Automated conversion of the written text to spoken form is very useful, especially in this time of online classes. Having lectures originally presented in English made available in all Indian languages has obvious uses. A group from the computer science department of Indian Institute of Technology Madras is working on this. The researchers are developing the technology to enable text-to-speech conversion for 13 Indian languages: Assamese, Bodo, Bengali, Gujarati, Hindi, Kannada, Malayalam, Manipuri, Marathi, Odia, Rajasthani, Tamil, Telugu and their corresponding Indian English flavours. A study on this was published in the journal IEEE/ACM Transactions on Audio, Speech,and Language Processing.

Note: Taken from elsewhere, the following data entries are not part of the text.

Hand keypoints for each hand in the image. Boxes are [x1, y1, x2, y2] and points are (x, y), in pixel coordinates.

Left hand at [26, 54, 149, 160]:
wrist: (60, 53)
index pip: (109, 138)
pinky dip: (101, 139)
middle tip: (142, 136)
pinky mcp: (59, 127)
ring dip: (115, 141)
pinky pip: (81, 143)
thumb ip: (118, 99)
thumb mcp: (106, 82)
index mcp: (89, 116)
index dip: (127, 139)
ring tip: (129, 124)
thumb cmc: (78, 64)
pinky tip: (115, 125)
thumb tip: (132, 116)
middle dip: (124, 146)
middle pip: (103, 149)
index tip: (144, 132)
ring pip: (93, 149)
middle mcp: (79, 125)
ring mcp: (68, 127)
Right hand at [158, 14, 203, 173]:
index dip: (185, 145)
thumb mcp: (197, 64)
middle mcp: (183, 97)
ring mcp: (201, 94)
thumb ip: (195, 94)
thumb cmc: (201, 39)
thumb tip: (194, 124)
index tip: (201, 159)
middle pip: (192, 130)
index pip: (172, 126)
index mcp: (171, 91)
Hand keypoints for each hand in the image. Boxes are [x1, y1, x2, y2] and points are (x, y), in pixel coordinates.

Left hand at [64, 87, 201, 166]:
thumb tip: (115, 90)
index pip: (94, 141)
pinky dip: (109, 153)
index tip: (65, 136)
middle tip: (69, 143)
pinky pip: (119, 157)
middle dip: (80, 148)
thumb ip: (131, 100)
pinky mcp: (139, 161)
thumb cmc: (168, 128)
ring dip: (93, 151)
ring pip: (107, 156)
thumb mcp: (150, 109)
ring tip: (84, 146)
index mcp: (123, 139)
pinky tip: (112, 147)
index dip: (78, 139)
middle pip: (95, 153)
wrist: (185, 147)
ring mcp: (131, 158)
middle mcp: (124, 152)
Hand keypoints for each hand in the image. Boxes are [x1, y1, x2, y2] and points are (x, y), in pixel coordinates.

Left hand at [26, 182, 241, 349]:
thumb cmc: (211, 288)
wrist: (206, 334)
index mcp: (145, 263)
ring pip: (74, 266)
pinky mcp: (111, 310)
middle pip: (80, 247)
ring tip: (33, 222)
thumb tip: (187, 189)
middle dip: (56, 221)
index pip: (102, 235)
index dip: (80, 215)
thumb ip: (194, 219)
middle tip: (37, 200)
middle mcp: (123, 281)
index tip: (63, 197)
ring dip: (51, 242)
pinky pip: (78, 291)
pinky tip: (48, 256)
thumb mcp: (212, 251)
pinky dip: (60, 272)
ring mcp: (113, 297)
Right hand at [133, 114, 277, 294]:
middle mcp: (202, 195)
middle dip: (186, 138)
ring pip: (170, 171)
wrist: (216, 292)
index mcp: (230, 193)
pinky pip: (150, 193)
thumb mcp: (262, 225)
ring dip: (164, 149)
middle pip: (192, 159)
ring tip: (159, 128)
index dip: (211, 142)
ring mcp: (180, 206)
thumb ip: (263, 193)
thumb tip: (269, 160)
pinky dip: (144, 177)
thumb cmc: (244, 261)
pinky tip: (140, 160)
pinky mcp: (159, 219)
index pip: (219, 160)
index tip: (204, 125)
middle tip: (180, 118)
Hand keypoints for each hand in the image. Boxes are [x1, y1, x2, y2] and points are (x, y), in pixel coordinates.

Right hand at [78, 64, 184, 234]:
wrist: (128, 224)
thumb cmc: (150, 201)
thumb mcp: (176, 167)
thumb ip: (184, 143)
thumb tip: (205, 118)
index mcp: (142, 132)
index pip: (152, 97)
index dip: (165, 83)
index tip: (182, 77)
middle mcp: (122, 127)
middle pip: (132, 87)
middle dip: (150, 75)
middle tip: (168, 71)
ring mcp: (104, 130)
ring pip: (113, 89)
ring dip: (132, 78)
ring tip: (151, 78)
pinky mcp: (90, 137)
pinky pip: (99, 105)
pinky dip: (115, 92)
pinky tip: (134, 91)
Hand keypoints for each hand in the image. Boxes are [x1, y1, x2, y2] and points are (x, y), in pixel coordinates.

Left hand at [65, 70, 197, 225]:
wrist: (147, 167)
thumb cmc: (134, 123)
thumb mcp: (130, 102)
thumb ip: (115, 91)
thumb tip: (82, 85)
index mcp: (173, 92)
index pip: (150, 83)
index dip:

In order that the synthesised speech sound as natural as possible, and close to a sentence that has been read out by a human being, there is a need to convert punctuations into pauses of suitable lengths. This is the approach when converting English language text into synthesised speech. When applying this to Indian languages, the first difficulty one encounters is that there are no punctuations, save the period. There are many such differences, “The longest English sentence could be about 6 seconds long, while in Indian languages sentences can last as long as 30 seconds,” says Hema A. Murthy from the Computer Science and Engineering department of IIT Madras who led the study. Such long sentences are essentially phrase-based, the researchers found, and each phrase is almost a complete unit.

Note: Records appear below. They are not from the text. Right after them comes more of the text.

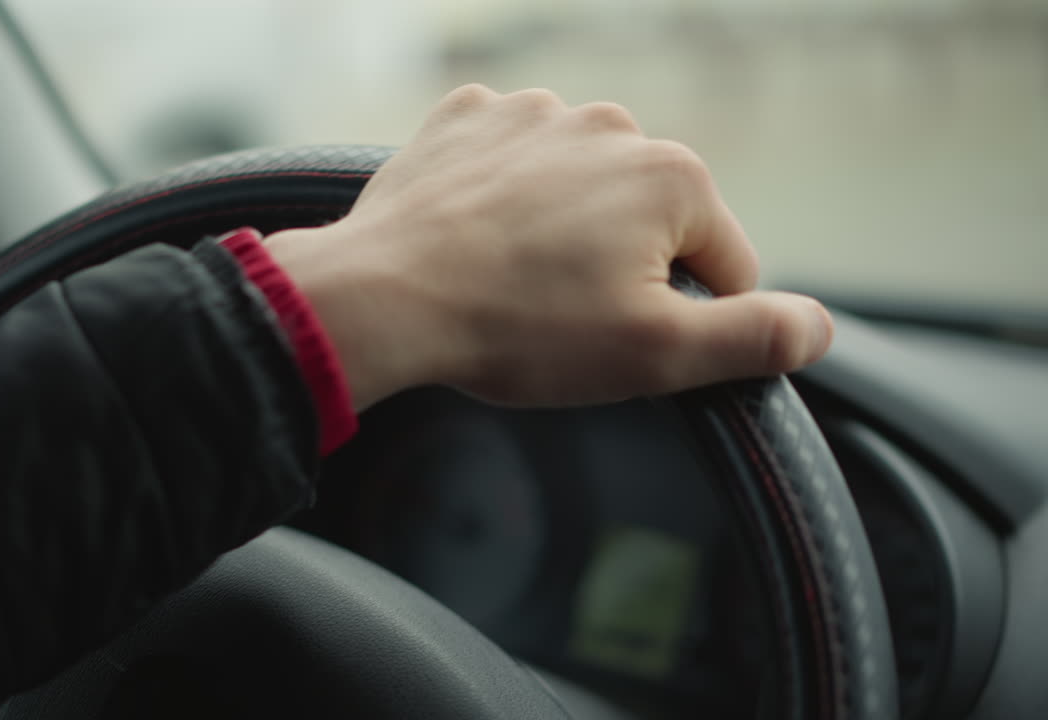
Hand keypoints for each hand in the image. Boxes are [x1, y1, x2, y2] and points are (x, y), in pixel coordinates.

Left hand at [266, 84, 832, 409]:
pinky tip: (479, 238)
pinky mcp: (468, 119)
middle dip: (621, 270)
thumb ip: (752, 338)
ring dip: (563, 232)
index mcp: (672, 177)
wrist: (386, 297)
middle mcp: (611, 124)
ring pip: (579, 190)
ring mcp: (533, 114)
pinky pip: (511, 162)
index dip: (687, 319)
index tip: (626, 343)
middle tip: (561, 317)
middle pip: (649, 221)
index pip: (724, 265)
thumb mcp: (655, 355)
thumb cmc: (520, 328)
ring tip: (513, 281)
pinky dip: (504, 197)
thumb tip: (817, 327)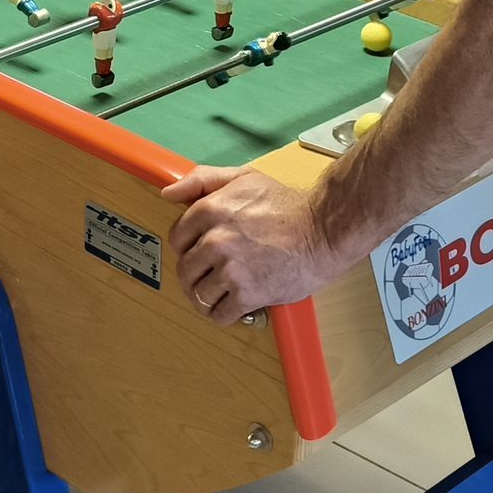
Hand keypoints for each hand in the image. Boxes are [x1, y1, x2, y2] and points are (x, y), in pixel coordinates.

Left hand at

In the study, voice professionals – news readers and radio jockeys – were made to read out text carefully selected to be representative of various fields. “The audio signal and the text were aligned including pauses. Text was syllabified using rules, and syllables and pauses were identified in the audio using acoustic properties,” explains Prof. Murthy in an email to The Hindu. “Since the text and audio are aligned at the syllable-level, computing syllable-rate, number of syllables between pauses was straightforward,” she adds.
An hour of speech contains about 350-400 sentences. The researchers collected 10 hours of data for every language. “Five hours of data was used for hypothesising, and a set of held out sentences from the database was used for testing the hypothesis,” says Prof. Murthy. The text sentences were chosen in such a way that maximum domain coverage is ensured. “This includes news, sports, fiction, etc, as we work on open domain text-to-speech synthesis systems,” adds Jeena J Prakash from Uniphore Software Systems, IITM Research Park, Chennai, who is the first author of the paper.
Using these inputs, the text is split into phrases using the findings. “A phrase location–based speech synthesis system was built [which delineates the first phrase, last phrase and middle phrases]. The phrases of the text were synthesised using the appropriate phrase-based synthesis systems.
The synthesised waveforms were concatenated,” explains Dr Prakash.
The results were tested on listeners to get a subjective evaluation. The original spoken sentences and the synthesised sentences were played out in random order. They found a uniform improvement across all Indian languages. “Currently we are part of a consortium on building speech-to-speech systems, where the objective is to replace the audio in the NPTEL/Swayam Lectures (in English) to vernacular,” says Prof. Murthy.